_Work required_
Copy out the entries below without any changes, from the line with "Prices and paym" up to and including the line with "一定金額以上のご購入が必要です*".

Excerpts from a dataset
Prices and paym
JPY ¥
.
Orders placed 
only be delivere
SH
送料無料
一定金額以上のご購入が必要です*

==

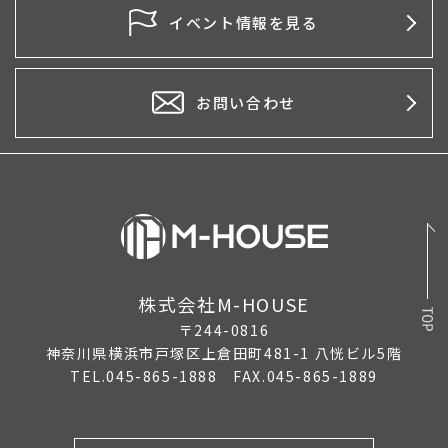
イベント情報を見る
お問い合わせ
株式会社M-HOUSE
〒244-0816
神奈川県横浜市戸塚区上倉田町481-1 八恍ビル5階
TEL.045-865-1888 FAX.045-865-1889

_Task solution_
Prices and paym
JPY ¥
.
Orders placed 
only be delivere
SH
送料無料
一定金額以上のご購入が必要です*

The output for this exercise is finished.